▸ TASK REQUIREMENTS
Convert the stretch from the line containing "name author: Leeuwenb." through the line containing "catalogue / barcode: US 3568340" into a Markdown table with the columns Number and Record line, omitting blank lines.

==== DATASET ENTRIES ====

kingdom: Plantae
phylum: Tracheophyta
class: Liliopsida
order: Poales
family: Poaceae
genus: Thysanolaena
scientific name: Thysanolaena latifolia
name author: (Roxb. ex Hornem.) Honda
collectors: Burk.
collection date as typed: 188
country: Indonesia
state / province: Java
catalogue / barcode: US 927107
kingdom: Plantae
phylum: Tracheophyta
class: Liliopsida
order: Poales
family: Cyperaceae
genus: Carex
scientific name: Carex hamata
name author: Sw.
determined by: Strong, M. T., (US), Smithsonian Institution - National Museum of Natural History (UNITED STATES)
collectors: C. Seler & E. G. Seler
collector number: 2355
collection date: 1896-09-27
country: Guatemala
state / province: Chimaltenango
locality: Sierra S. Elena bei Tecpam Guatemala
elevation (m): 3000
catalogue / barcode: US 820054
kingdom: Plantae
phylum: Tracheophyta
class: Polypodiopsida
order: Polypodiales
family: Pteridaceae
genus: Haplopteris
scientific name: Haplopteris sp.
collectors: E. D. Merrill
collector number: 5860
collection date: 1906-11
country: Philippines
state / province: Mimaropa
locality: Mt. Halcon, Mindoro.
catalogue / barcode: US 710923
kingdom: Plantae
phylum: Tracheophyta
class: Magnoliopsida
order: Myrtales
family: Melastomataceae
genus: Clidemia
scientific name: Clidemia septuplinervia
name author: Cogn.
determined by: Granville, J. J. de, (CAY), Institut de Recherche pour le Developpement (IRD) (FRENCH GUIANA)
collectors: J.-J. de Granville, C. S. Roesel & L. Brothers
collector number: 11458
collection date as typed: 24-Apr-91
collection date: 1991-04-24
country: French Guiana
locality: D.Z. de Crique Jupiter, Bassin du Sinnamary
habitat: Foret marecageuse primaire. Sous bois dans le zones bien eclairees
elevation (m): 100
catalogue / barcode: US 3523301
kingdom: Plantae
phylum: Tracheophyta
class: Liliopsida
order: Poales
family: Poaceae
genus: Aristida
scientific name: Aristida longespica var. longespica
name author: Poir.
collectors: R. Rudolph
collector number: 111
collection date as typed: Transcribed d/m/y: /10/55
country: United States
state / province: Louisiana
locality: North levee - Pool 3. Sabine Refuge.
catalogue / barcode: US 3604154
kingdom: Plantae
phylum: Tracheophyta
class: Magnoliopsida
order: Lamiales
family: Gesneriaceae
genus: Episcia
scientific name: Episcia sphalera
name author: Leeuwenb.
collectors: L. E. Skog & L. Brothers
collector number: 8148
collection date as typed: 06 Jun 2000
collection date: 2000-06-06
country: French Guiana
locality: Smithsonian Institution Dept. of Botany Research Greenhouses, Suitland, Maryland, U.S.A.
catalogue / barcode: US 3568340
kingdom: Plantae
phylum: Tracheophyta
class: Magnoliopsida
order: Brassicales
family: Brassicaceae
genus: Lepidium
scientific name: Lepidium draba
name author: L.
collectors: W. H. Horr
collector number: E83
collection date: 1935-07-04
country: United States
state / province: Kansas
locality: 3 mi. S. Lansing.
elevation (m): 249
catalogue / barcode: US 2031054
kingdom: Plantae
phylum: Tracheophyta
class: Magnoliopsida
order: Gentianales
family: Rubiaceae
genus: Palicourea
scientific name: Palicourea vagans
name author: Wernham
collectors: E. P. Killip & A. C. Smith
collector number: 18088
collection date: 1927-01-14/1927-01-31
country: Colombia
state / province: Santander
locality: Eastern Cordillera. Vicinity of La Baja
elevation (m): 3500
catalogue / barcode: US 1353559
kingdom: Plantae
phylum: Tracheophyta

====

▸ SOLUTION FOR THIS TASK
| Number | Record line |
|---|---|
| 1 | name author: Leeuwenb. |
| 2 | collectors: L. E. Skog & L. Brothers |
| 3 | collector number: 8148 |
| 4 | collection date as typed: 06 Jun 2000 |
| 5 | collection date: 2000-06-06 |
| 6 | country: French Guiana |
| 7 | locality: Smithsonian Institution Dept. of Botany Research Greenhouses, Suitland, Maryland, U.S.A. |
| 8 | catalogue / barcode: US 3568340 |